Provoca un hondo dolor que al recordar hoy la muerte de Fabio Di Celmo, su padre Giustino no estará con nosotros para evocarlo. Hace solo tres días dejó de existir.
En esta triste coincidencia pensamos cuando escribimos estas líneas sobre la desaparición física de «Fabiucho», como sus padres y hermanos le llamaban.
Al filo del mediodía del 4 de septiembre de 1997 explotó una bomba junto a la barra del vestíbulo del hotel habanero Copacabana, en Miramar. Era el diabólico fruto de un atentado mandado a realizar por el terrorista confeso Luis Posada Carriles, y financiado por la mafia de Miami, apoyado por la CIA de Estados Unidos y perpetrado por un mercenario, hace hoy 18 años.
Cuando se produjo el sorpresivo y tremendo estallido, los cristales de la entrada del hotel se hicieron trizas, el falso techo cayó estruendosamente y del lobby salieron despavoridos varios huéspedes, empolvados y sangrantes, aunque con heridas leves.
No fue así en el caso del joven Fabio Di Celmo, de 32 años, a quien el padre había traído a Cuba en 1993 para que lo sustituyera paulatinamente en su quehacer de empresario consagrado a ayudar a Cuba.
En cuanto el humo y el polvo permitieron tener la visibilidad necesaria, Carlos Rafael Ortiz Diez (El Moro), trabajador del hotel —uno de los grandes amigos de Fabio— vio su cuerpo mortalmente herido. Había estado minutos antes conversando con él, en espera de un matrimonio de jóvenes italianos invitados por Fabio y que eran también huéspedes del hotel.
El «Moro» contó que por una gran abertura de los cristales rotos con la inesperada explosión —del pasillo de la piscina hacia el bar— penetró corriendo Leonardo (Leo), el guarapero, un muchacho también muy amigo de Fabio.
Al acercarse, reconocieron al hijo de Giustino y gritaron al unísono: ¡«Caballeros, es Fabio!».
Desde que lo vieron en el piso y lo levantaron (según explicaron), se dieron cuenta de su extrema gravedad, pues al cargarlo se desmadejó completamente y su cabeza cayó hacia atrás en forma brusca.
Los dos amigos comprendieron que no podría salvarse ya, certidumbre a la que llegaron, además, al ver un trozo de metal incrustado en el cuello del joven. La herida, sangrante, era como un triángulo, y el metal un pedazo del cenicero de ese material donde un mercenario salvadoreño colocó la bomba de factura yanqui.

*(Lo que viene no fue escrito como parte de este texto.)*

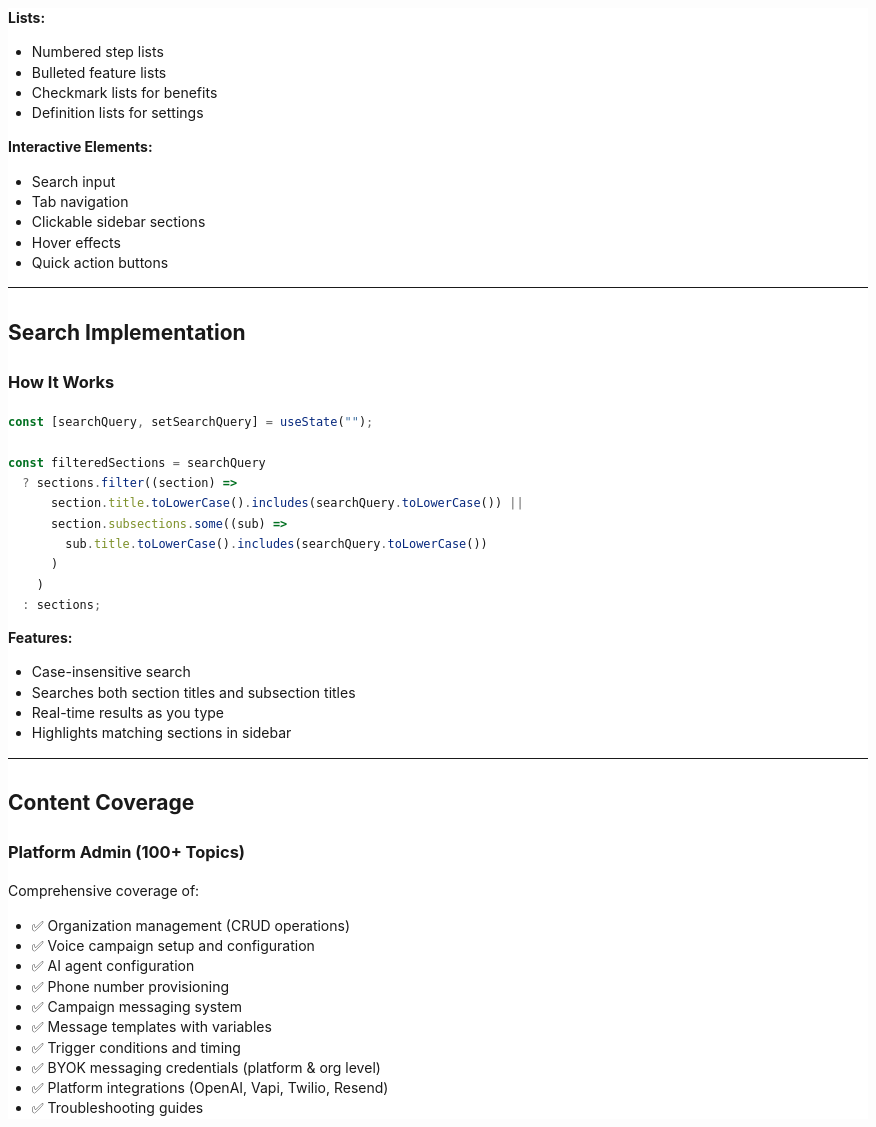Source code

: **Lists:**
- Numbered step lists
- Bulleted feature lists
- Checkmark lists for benefits
- Definition lists for settings

**Interactive Elements:**
- Search input
- Tab navigation
- Clickable sidebar sections
- Hover effects
- Quick action buttons

---

## Search Implementation

### How It Works

```typescript
const [searchQuery, setSearchQuery] = useState("");

const filteredSections = searchQuery
  ? sections.filter((section) =>
      section.title.toLowerCase().includes(searchQuery.toLowerCase()) ||
      section.subsections.some((sub) =>
        sub.title.toLowerCase().includes(searchQuery.toLowerCase())
      )
    )
  : sections;
```

**Features:**
- Case-insensitive search
- Searches both section titles and subsection titles
- Real-time results as you type
- Highlights matching sections in sidebar

---

## Content Coverage

### Platform Admin (100+ Topics)
Comprehensive coverage of:
- ✅ Organization management (CRUD operations)
- ✅ Voice campaign setup and configuration
- ✅ AI agent configuration
- ✅ Phone number provisioning
- ✅ Campaign messaging system
- ✅ Message templates with variables
- ✅ Trigger conditions and timing
- ✅ BYOK messaging credentials (platform & org level)
- ✅ Platform integrations (OpenAI, Vapi, Twilio, Resend)
- ✅ Troubleshooting guides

Lo cargaron Juanito, el cantinero que estaba en el lobby-bar, Leo y El Moro. Rápidamente lo montaron en un auto. Juanito entró primero, con otro más que Carlos Rafael no recordaba, y lo llevaron a toda carrera hacia la clínica Cira García.
Varios médicos lo atendieron de inmediato, pero enseguida lo llevaron al salón de operaciones, según explicara después el cirujano Manuel Cordoví, ese mediodía de guardia en el centro.
El galeno dijo que todo fue inútil, por lo crítico de su estado. Tenía una herida de cinco o seis centímetros que había provocado un profuso sangramiento. Solo conservaba un débil hálito de vida. El grueso fragmento de metal le había penetrado en forma directa y violenta en la parte izquierda del cuello, un poco hacia la región posterior y le había interesado, de modo fatal, la arteria carótida y los demás vasos sanguíneos. No hubo tiempo de nada.
El trozo de metal le había cercenado también una vértebra cervical en el punto exacto por donde entró disparado por la fuerza expansiva de la bárbara explosión.
Giustino nos contó que él estaba en Italia y regresó el tres de septiembre —el día antes de la muerte de su hijo— para acompañarlo con Francesca y Enrico, los amigos italianos invitados que se casaron y estaban de luna de miel en el Copacabana.
Ese fue el resultado del acto criminal que hoy nuestro pueblo recuerda con un doble dolor, porque a la otra coincidencia, se une la de saber que los culpables del crimen siguen paseándose en Miami sin castigo.